After five seasons coaching everyone from Anthony Davis to Zion Williamson to DeMarcus Cousins, Alvin Gentry was fired by the Pelicans on Saturday, days after a lackluster showing in the NBA’s bubble eliminated New Orleans from playoff contention.
Gentry, a son of the “Seven Seconds or Less” Suns, won 43.7 percent of his games while in New Orleans, with one postseason appearance and one playoff series win. While he was at the helm, the Pelicans suffered a number of harsh injuries, went through a front office regime change, and made several major trades.
This season was yet another in a long line of challenges for Gentry, as Zion, the player that made him leap from his chair on lottery night, missed the first 44 games of the season. The Pelicans surged in the standings after Williamson returned, but after being considered strong candidates to make the West’s play-in games in the NBA’s restart, Zion was forced to play limited minutes after missing the exhibition period and New Orleans crawled to 2-6 in the bubble.
Gentry and new vice president of basketball operations David Griffin go back to the Seven Seconds days in Phoenix, but Griffin didn’t hire Gentry in New Orleans. Rumors have lingered about Gentry’s exit dating back to last offseason. The New York Times’ Marc Stein reported that Griffin may have even made the decision to part ways before the Pelicans even entered the bubble.
Now Griffin is tasked with a big decision: Who is the right coach to shepherd Zion through his formative years? The most popular candidates reported in the aftermath of the decision include Clippers assistant Ty Lue, Lakers assistant Jason Kidd, and current Nets interim Jacques Vaughn.
Lue could be the front-runner given his relationship with Griffin, as the pair won the 2016 title as part of the LeBron-led Cavs. Coaching LeBron, or rather, having LeBron let you coach him, is the best selling point on Lue’s résumé. Talks to make him LeBron’s coach on the Lakers stalled last summer, leading him to take an assistant gig with Doc Rivers, but Lue seems primed to get another head coaching shot. His ability to connect with stars and get the most out of them bodes well for a potential partnership with Zion.

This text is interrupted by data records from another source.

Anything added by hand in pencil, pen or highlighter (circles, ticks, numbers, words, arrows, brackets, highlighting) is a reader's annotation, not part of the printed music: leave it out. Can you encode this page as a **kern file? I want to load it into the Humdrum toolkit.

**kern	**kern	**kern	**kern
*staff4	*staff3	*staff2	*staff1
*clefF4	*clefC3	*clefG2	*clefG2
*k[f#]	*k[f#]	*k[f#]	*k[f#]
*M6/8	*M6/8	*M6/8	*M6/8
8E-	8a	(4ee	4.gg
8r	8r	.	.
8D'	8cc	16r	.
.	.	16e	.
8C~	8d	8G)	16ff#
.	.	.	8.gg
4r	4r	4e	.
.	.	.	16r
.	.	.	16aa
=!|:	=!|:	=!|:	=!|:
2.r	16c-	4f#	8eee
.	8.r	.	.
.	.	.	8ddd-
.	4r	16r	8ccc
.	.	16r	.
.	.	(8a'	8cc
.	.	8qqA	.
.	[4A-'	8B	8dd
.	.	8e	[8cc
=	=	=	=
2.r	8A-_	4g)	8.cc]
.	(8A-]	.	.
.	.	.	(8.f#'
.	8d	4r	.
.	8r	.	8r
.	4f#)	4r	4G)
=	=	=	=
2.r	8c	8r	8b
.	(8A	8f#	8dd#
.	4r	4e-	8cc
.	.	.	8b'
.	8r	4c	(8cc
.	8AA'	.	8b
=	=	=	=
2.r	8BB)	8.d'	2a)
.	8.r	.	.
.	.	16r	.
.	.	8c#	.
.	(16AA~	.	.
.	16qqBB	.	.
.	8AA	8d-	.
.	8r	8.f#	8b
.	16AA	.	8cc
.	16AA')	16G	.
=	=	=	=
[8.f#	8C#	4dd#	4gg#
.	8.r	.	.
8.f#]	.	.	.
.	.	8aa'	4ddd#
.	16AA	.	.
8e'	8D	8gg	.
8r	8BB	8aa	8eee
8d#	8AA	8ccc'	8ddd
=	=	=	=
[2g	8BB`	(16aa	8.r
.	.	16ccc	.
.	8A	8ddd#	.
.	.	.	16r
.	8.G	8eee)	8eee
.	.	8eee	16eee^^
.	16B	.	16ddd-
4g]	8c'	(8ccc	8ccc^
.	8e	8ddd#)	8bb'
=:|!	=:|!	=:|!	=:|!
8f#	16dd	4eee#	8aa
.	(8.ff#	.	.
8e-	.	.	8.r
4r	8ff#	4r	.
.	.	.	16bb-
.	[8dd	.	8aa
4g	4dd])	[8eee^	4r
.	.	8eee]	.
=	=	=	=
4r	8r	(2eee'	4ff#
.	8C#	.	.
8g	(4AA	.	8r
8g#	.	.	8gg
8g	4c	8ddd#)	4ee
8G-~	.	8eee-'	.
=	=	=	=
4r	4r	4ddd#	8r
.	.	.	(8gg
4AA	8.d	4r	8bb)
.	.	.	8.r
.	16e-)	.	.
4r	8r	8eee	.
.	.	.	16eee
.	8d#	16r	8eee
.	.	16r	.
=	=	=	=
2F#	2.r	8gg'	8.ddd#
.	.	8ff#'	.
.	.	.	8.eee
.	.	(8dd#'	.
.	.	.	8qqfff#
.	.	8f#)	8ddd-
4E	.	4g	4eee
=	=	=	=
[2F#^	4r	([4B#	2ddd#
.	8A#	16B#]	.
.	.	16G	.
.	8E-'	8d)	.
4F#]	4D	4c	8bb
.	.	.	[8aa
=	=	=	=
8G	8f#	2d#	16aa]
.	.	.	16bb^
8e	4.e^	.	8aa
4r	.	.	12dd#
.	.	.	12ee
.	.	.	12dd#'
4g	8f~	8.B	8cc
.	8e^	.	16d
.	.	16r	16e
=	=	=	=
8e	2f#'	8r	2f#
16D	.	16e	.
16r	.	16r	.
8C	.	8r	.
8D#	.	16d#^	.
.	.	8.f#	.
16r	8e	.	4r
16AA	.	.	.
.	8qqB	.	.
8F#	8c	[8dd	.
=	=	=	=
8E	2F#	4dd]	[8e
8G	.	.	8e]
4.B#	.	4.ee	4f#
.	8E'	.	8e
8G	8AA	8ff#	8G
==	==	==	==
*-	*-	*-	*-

Kidd’s name still draws eyeballs; it seems like no matter what the open job is these days, his name will pop up among the candidates. Kidd may be the opposite of Lue, as an example of what happens when you’re not able to succeed with a superstar. Kidd got his shot with a young Giannis and didn’t end up being the right coach to push that Bucks team toward title contention. But he did improve them as they were growing up, and maybe he could do the same with a young team in New Orleans.
Vaughn is the wild card on the short list. The feisty Nets are still in the playoffs, so Vaughn is busy, and he’s expected to at least be considered for his current job too. Vaughn also has a relationship with Pelicans GM Trajan Langdon, who was previously the assistant GM in Brooklyn.
Aside from Mark Jackson and Jeff Van Gundy, the Pels and Nets might be fighting over the same candidates while the Bulls also try to hire a new coach following the firing of Jim Boylen. Teams like the Kings and Sixers may have openings to fill soon too. The competition could heat up quickly, so it makes sense that, only two days after their season officially ended, the Pelicans pulled the plug on the Gentry era.
The importance of this decision can’t be overstated. Though he’s still raw, Zion has already shown he’s unlike any player in the league. He could be generationally great, and he could be the player to finally bring New Orleans to the forefront of the league. First, though, he needs the right person to guide him there.